To be exact, North Carolina will receive $18,984,494.71 over five years, with the vast majority coming in the first year. The settlement requires that it be spent on opioid abatement. Attorney General Stein said he looks forward to working with other leaders throughout the state to determine the best uses for these funds.
In addition to providing funds to address the crisis, the agreement requires McKinsey to produce tens of thousands of its internal documents detailing its work for Purdue Pharma and other opioid companies for public disclosure online. In addition, going forward, McKinsey agreed to adopt a strict document retention plan, continue its investigation into allegations that two of its partners tried to destroy documents in response to investigations of Purdue Pharma, implement a strict ethics code that all partners must agree to each year, and stop advising companies on potentially dangerous Schedule II and III narcotics.

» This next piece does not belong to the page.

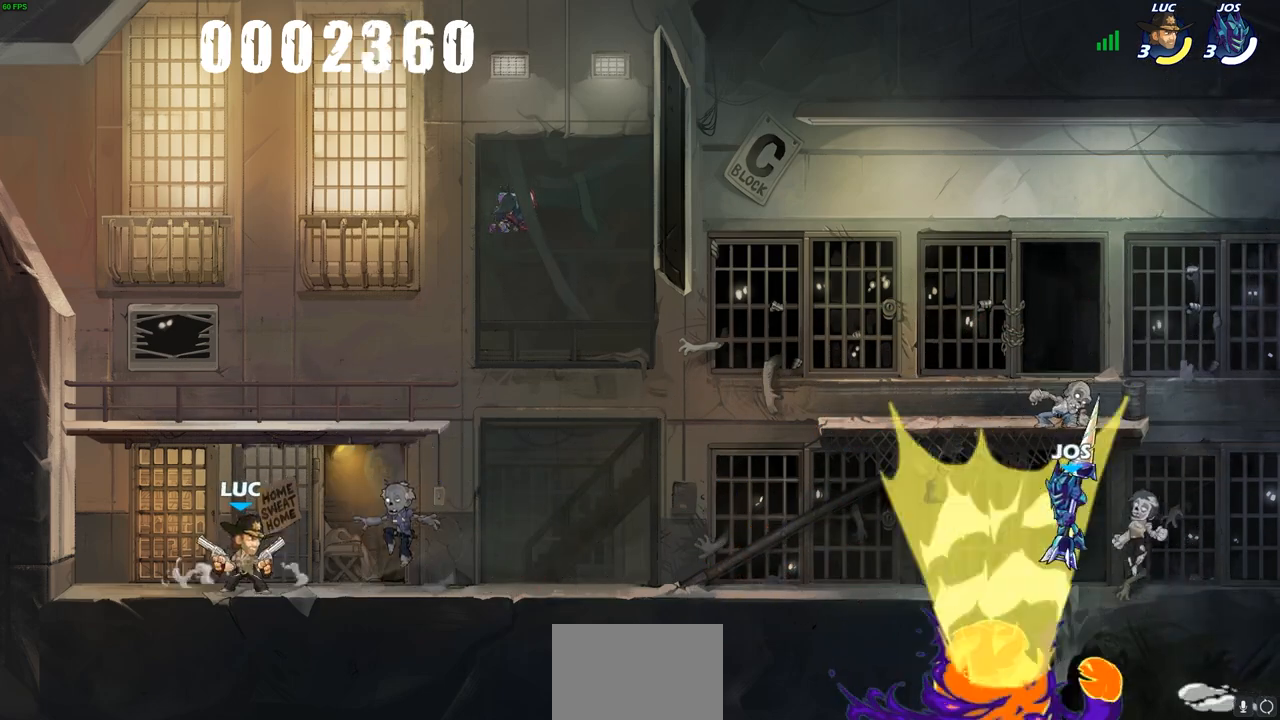
{"buttons": [], "left_stick": "center", "right_stick": "center", "events": [[33, "left_stick", "center"]]}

Thursday's filings describe how McKinsey contributed to the opioid crisis by promoting marketing schemes and consulting services to opioid manufacturers, including OxyContin maker Purdue Pharma, for over a decade. The complaint, filed with the settlement, details how McKinsey advised Purdue on how to maximize profits from its opioid products, including targeting high-volume opioid prescribers, using specific messaging to get physicians to prescribe more OxyContin to more patients, and circumventing pharmacy restrictions in order to deliver high-dose prescriptions to patients.
Stein's office said this settlement is the most recent action the attorney general has taken to combat the opioid epidemic and to hold accountable those who are responsible for creating and fueling the crisis. The first was with the company Mallinckrodt. Negotiations continue in settlement talks with Purdue Pharma, the Sackler family, and other opioid distributors and manufacturers. Attorney General Stein has also taken action at the state level in his work to draft and champion the STOP Act, and the Synthetic Opioid Control Act, among other efforts. Attorney General Stein also developed and led the More Powerful NC public education effort to raise awareness for the crisis and its impacts on North Carolinians.
Attorney General Stein helped to lead the McKinsey investigation alongside attorneys general from California, Colorado, Connecticut, Massachusetts, New York, Oklahoma, Oregon, Tennessee, and Vermont. The executive committee is joined by the attorneys general of Alabama, Alaska, Arizona, Arkansas, Delaware, Florida, Georgia, Hawaii, Idaho, Illinois, Indiana, Iowa, Kansas, Kentucky, Louisiana, Maine, Maryland, Michigan, Minnesota, Mississippi, Missouri, Montana, Nebraska, New Hampshire, New Jersey, New Mexico, North Dakota, Ohio, Pennsylvania, Rhode Island, South Carolina, South Dakota, Texas, Utah, Virginia, Wisconsin, Wyoming, the District of Columbia, and the territories of American Samoa, Guam, the Northern Mariana Islands, Puerto Rico, and the U.S. Virgin Islands.